▸ **TASK INSTRUCTIONS**:
Can you transcribe the World TB Day article in full, word for word?

▸ **EXCERPT**:

★ ★ ★

World TB Day inspires students to join fight against tuberculosis

(John Eisele/CSU Photography)

By Jackson Watkins and Jessica Cox

As she spoke to a group of Colorado high school students, Danara Flores recalled how her parents “always told me not to breathe in cold air because I could get sick.”

At the time, she was unaware of why her parents were taking such strict precautions to keep her from getting sick.

“They always made me put on a jacket and zip it up all the way.” said Flores, a senior microbiology student. It would take her nearly 20 years to understand that a previous encounter with the deadliest infectious disease in the world was the root of her parents’ concern.

World TB Day experiment
A student coughs into a handful of Glo-Germ under a black light to show how far airborne germs spread. (Kellen Bakovich)

Building awareness

Flores is a tuberculosis survivor and was the keynote speaker at Colorado State University’s annual celebration of World Tuberculosis Day. The College of Veterinary Medicine and Biomedical Sciences is home to the largest contingent of TB researchers in the country, and its annual World TB Day event opens the CSU Mycobacteria Research Laboratories to high-school students for a personal look at how scientists work.

★ ★ ★

Dataset excerpts
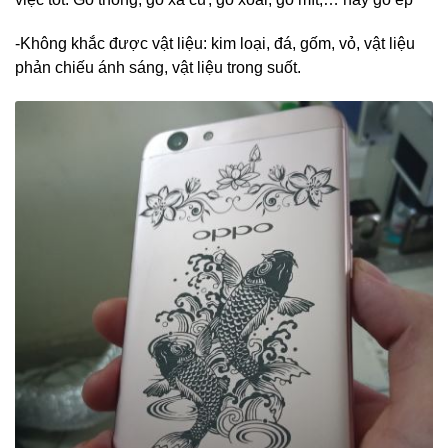
-Không khắc được vật liệu: kim loại, đá, gốm, vỏ, vật liệu
phản chiếu ánh sáng, vật liệu trong suốt.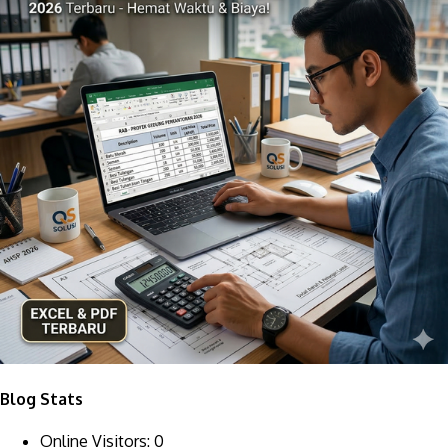
Blog Stats
Online Visitors:
0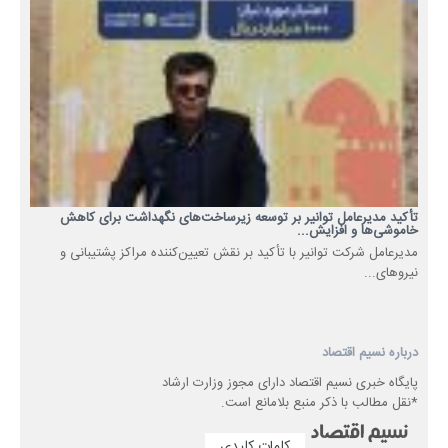
تأکید مدیرعامل توانیر بر توسعه زیرساخت‌های نگهداشت برای کاهش
خاموشی‌ها و افزایش...
مدیرعامل شرکت توانیر با تأکید بر نقش تعیین‌کننده مراکز پشتیبانی و
نیروهای...
درباره نسیم اقتصاد
پایگاه خبری نسیم اقتصاد دارای مجوز وزارت ارشاد
*نقل مطالب با ذکر منبع بلامانع است.
کلمات کلیدی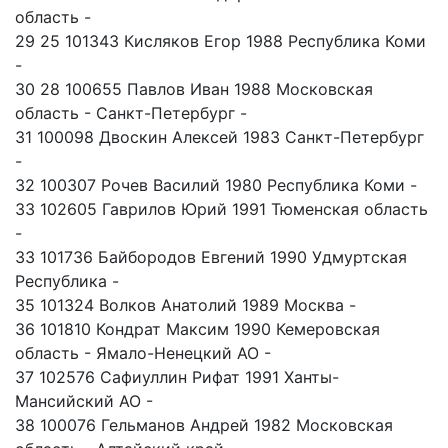
область -
29 25 101343 Кисляков Егор 1988 Республика Коми
-
30 28 100655 Павлов Иван 1988 Московская
область - Санкт-Петербург -
31 100098 Двоскин Алексей 1983 Санкт-Петербург
-
32 100307 Рочев Василий 1980 Республика Коми -
33 102605 Гаврилов Юрий 1991 Тюменская область
-
33 101736 Байбородов Евгений 1990 Удмуртская
Республика -
35 101324 Волков Анатолий 1989 Москва -
36 101810 Кондрат Максим 1990 Кемеровская
область - Ямало-Ненецкий АО -
37 102576 Сафиуллин Рифат 1991 Ханты-
Мансийский АО -
38 100076 Гельманов Андрей 1982 Московская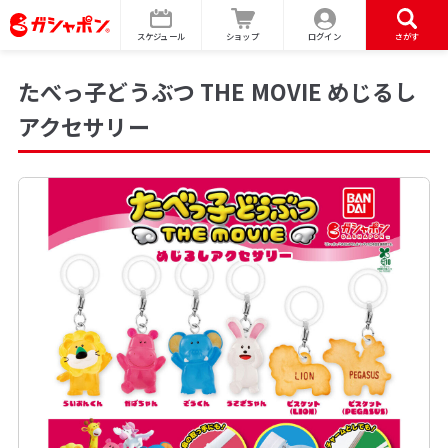
スケジュール
ショップ
ログイン
さがす
たべっ子どうぶつ THE MOVIE めじるし
アクセサリー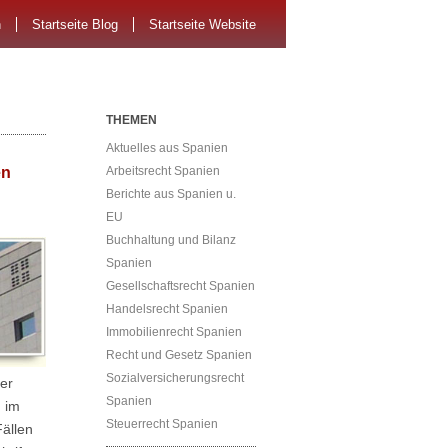
n
Startseite Blog
Startseite Website
THEMEN
Aktuelles aus Spanien
en
Arbeitsrecht Spanien
Berichte aus Spanien u.
EU
Buchhaltung und Bilanz
Spanien
Gesellschaftsrecht Spanien
Handelsrecht Spanien
Immobilienrecht Spanien
Recht und Gesetz Spanien
Sozialversicherungsrecht
er
Spanien
 im
Steuerrecht Spanien
Fällen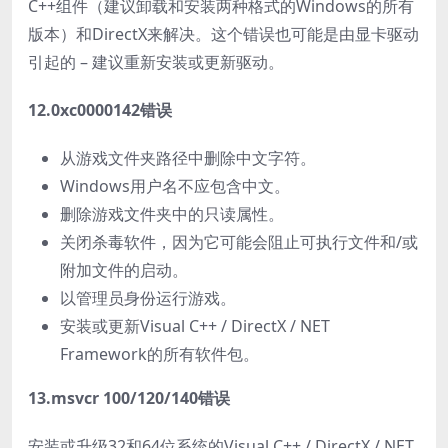
C++组件（建议卸载和安装两种格式的Windows的所有
版本）和DirectX来解决。这个错误也可能是由显卡驱动
引起的 – 建议重新安装或更新驱动。
12.0xc0000142错误
从游戏文件夹路径中删除中文字符。
Windows用户名不应包含中文。
删除游戏文件夹中的只读属性。
关闭杀毒软件，因为它可能会阻止可执行文件和/或
附加文件的启动。
以管理员身份运行游戏。
安装或更新Visual C++ / DirectX / NET
Framework的所有软件包。
13.msvcr 100/120/140错误
安装或升级32和64位系统的Visual C++ / DirectX / NET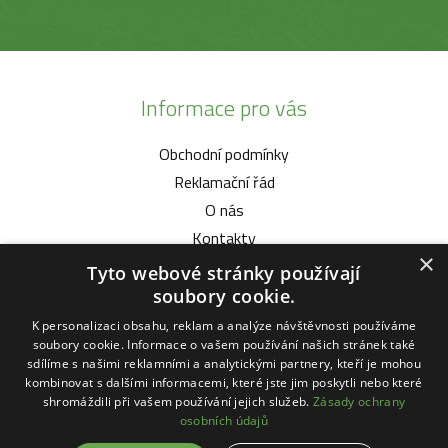
Informace pro vás
Obchodní podmínky
Reklamační řád
O nás
Kontakty
×
Tyto webové stránky používají
Vybíráme pro vás
soubory cookie.
K personalizaci obsahu, reklam a analýze návštěvnosti používáme
Malotratory Vari Honda
soubory cookie. Informace o vašem používání našich stránek také
Kuchyňské potřeby Status
sdílíme s našimi reklamními a analytickými partnery, kteří je mohou
kombinovat s dalšími informacemi, které jste jim poskytli nebo které
Sekačky robotické
shromáždili při vašem používání jejich služeb.
Zásady ochrany
Motorové pily Stihl
osobních údajů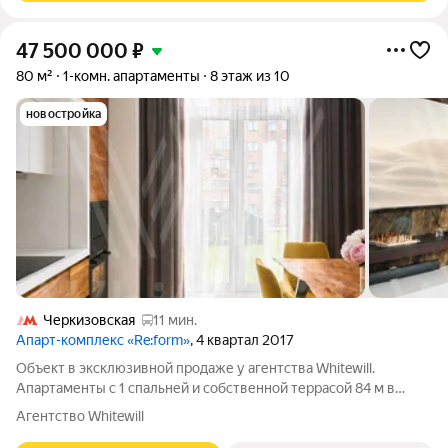
47 500 000
₽
80 м²
1-комн. апартаменты
8 этаж из 10
новостройка
Черкизовская
11 мин.
Апарт-комплекс «Re:form»
, 4 квартал 2017
Объект в эксклюзивной продаже у агентства Whitewill.
Апартаменты с 1 спальней и собственной террасой 84 м в
комплексе бизнес-класса «РеФорм» в районе
Агентство Whitewill
Преображенское - редкий формат, где городская квартира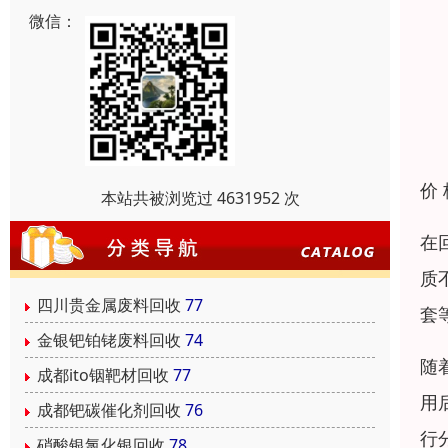
微信：
价
本站共被浏览过 4631952 次
在
质
四川贵金属废料回收
77
套
金银钯铂铑废料回收
74
随
成都ito铟靶材回收
77
用
成都钯碳催化剂回收
76
行
硝酸银氯化银回收
78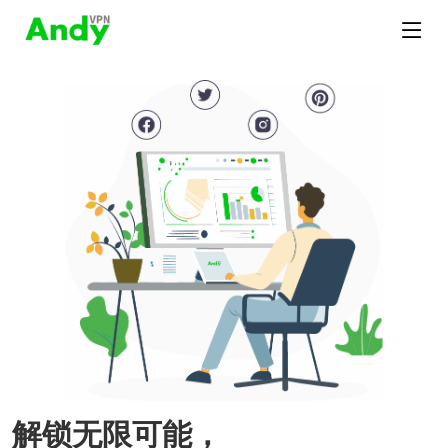
解锁无限可能，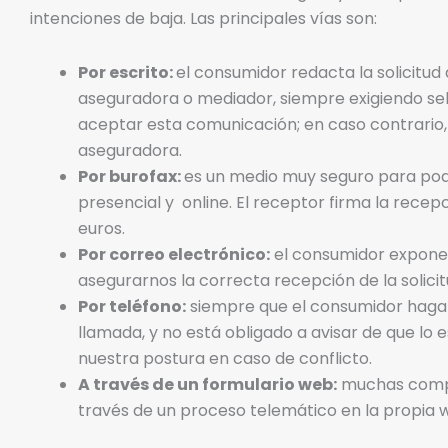
intenciones de baja. Las principales vías son:
Por escrito:
el consumidor redacta la solicitud 
aseguradora o mediador, siempre exigiendo sel
aceptar esta comunicación; en caso contrario,
aseguradora.
Por burofax:
es un medio muy seguro para pod
presencial y online. El receptor firma la recep
euros.
Por correo electrónico:
el consumidor expone l
asegurarnos la correcta recepción de la solicit
Por teléfono:
siempre que el consumidor haga 
llamada, y no está obligado a avisar de que lo
nuestra postura en caso de conflicto.
A través de un formulario web:
muchas compañ
través de un proceso telemático en la propia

★ ★ ★

▸ **RESULT**:
World TB Day inspires students to join fight against tuberculosis

(John Eisele/CSU Photography)

By Jackson Watkins and Jessica Cox

As she spoke to a group of Colorado high school students, Danara Flores recalled how her parents “always told me not to breathe in cold air because I could get sick.”

At the time, she was unaware of why her parents were taking such strict precautions to keep her from getting sick.

“They always made me put on a jacket and zip it up all the way.” said Flores, a senior microbiology student. It would take her nearly 20 years to understand that a previous encounter with the deadliest infectious disease in the world was the root of her parents’ concern.

World TB Day experiment
A student coughs into a handful of Glo-Germ under a black light to show how far airborne germs spread. (Kellen Bakovich)

Building awareness

Flores is a tuberculosis survivor and was the keynote speaker at Colorado State University’s annual celebration of World Tuberculosis Day. The College of Veterinary Medicine and Biomedical Sciences is home to the largest contingent of TB researchers in the country, and its annual World TB Day event opens the CSU Mycobacteria Research Laboratories to high-school students for a personal look at how scientists work.